I personally believe that Ozzie made a mistake. He’s made several in his career as a manager while with the Chicago White Sox. This is, without a doubt, the worst mistake he’s made, especially with the large Latin and Cuban influence felt in Miami and Southern Florida. But he recognizes the mistake more than anyone. His apology is sincere, and he correctly left the team and returned to Miami to do a press conference– he’s done everything right to fix what he’s done.
He stated the quote was taken out of context, which is true. Even though many people believe he blatantly came out and said “I love Castro” to the interviewer, and although that is exactly how the article starts out, it’s simply not what he meant to say. It came out wrong. His excuses are valid, I will not argue them one bit. But he realizes that excuses won’t fix everything, and is correctly taking full responsibility.
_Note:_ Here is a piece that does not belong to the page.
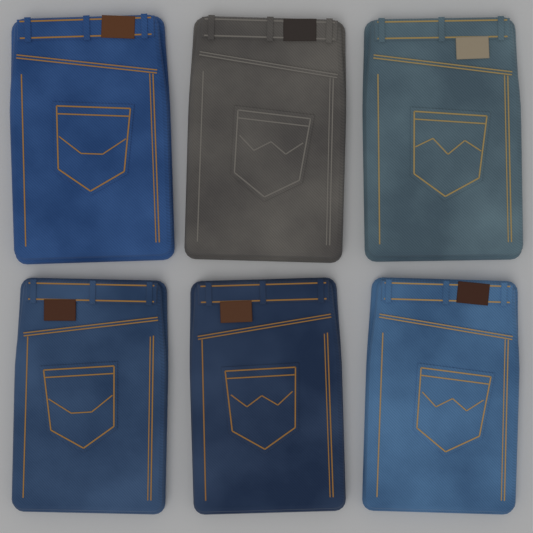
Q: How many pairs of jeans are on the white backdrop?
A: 6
He says he’s going to everything in his power to make this right. There is nothing more he could do to fix this situation. Comments like this hit home hard, as you can imagine. People don’t need to reminded of the past. I’m not Cuban; I will never feel the pain felt by the Cubans during Castro’s reign over the country that’s just about 230 miles South of Miami. Whether you want to call me qualified or not to comment on the matter is your choice.
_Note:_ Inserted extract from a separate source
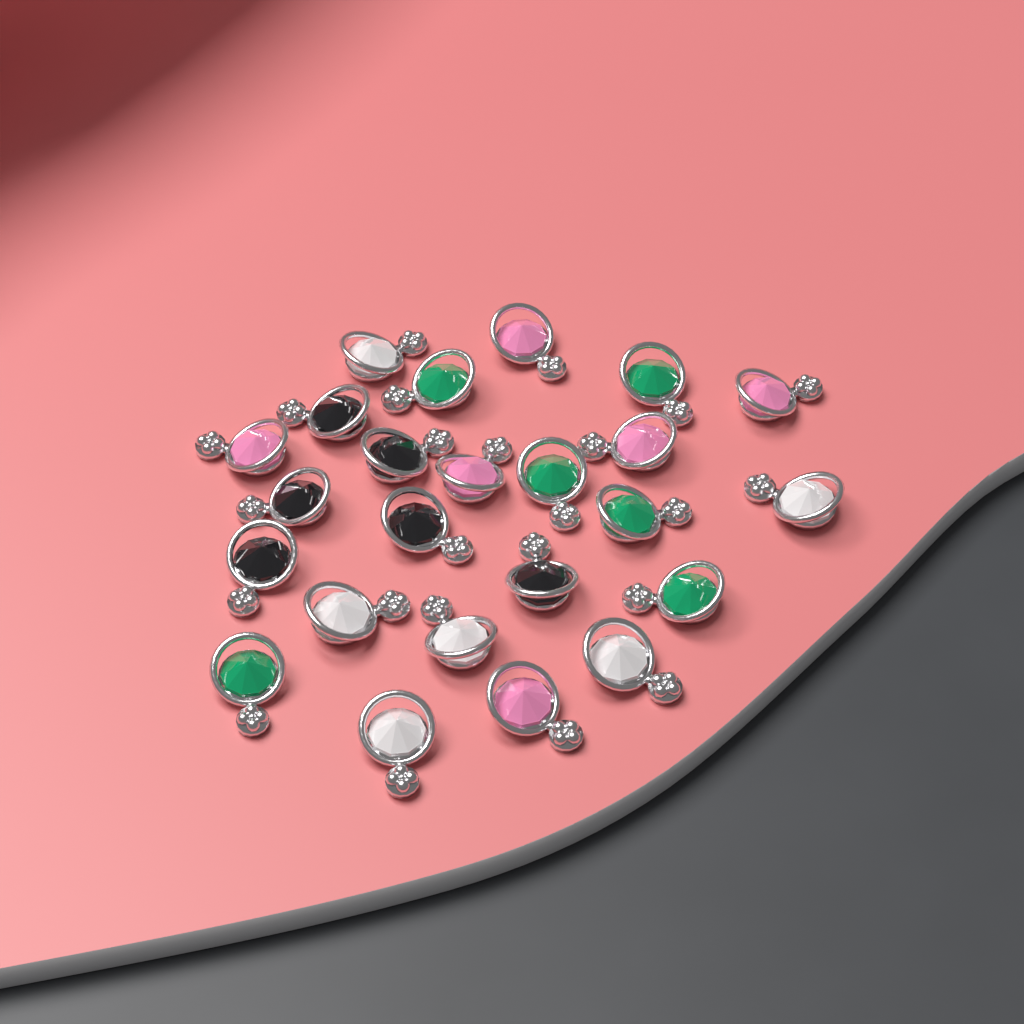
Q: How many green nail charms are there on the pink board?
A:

I’ll continue to say his comments were taken out of context. It’s a legitimate fact. Journalists do it on a daily basis, sometimes not purposefully, but most of the time to get page views and notice from the public and other media outlets. Sean Gregory, the man who interviewed Guillen for TIME, should be apologizing for what he did to blow this out of water, whether to Guillen and the Marlins, or to just to TIME’s and his own sake. I personally argue TIME Magazine’s credibility as a news source at this point in time, as it wasn’t what it was doing 20 years ago. But I’m not here to attack TIME itself, but you can just see where this all leads up to when you have a person like Gregory writing. I mean, he took Ozzie’s comments and threw in the “Oh, by the way, he didn’t really mean to say he loved Castro” part in the third paragraph of his article. The third paragraph. Ozzie should’ve thought twice before commenting on the matter, and how even saying “I love Fidel Castro” could be taken out of context- from any media outlet at any time. I think that SCWS at Marlins Daily brings up a great point about the article written by Gregory, and I believe it’s worth your time to read it.
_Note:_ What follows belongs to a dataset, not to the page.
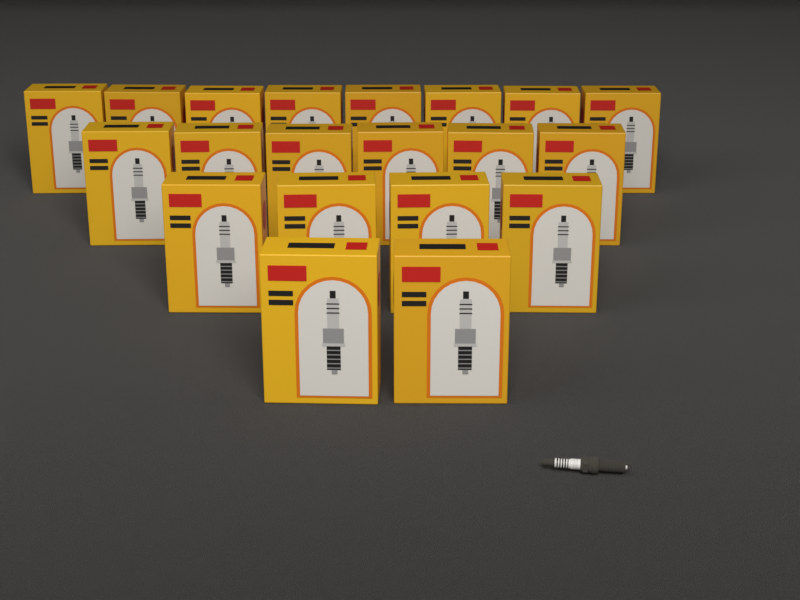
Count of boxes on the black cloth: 20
Regardless of Ozzie’s apologies to the Cuban community, the fact the quote is taken out of context, and everything else, Ozzie is doing the correct thing by apologizing and taking responsibility, and I can’t say that enough in this article and in real life. I feel the five-game suspension is right. Is it too much? Absolutely not. Too little? Maybe, but so many people believe that the team comes first, as well as that the First Amendment of the United States Constitution comes into play, and that Ozzie has a right to say what he wants, when he wants. Although an employer has the right to do what they please about a situation of such manner, Ozzie has exercised one of his rights as an American citizen, a reason why people come to this country. To the people who say he should be fired- that’s going too far, it’s way too extreme. We’ve all made mistakes in our life, and many of us don’t have the integrity to admit to a mistake or address it on our own terms. Ozzie is the manager of a professional baseball team, I know; it’s a situation he couldn’t avoid anyways. But I do feel he’s going as far as he can to make this right, and he’s assured of us of it.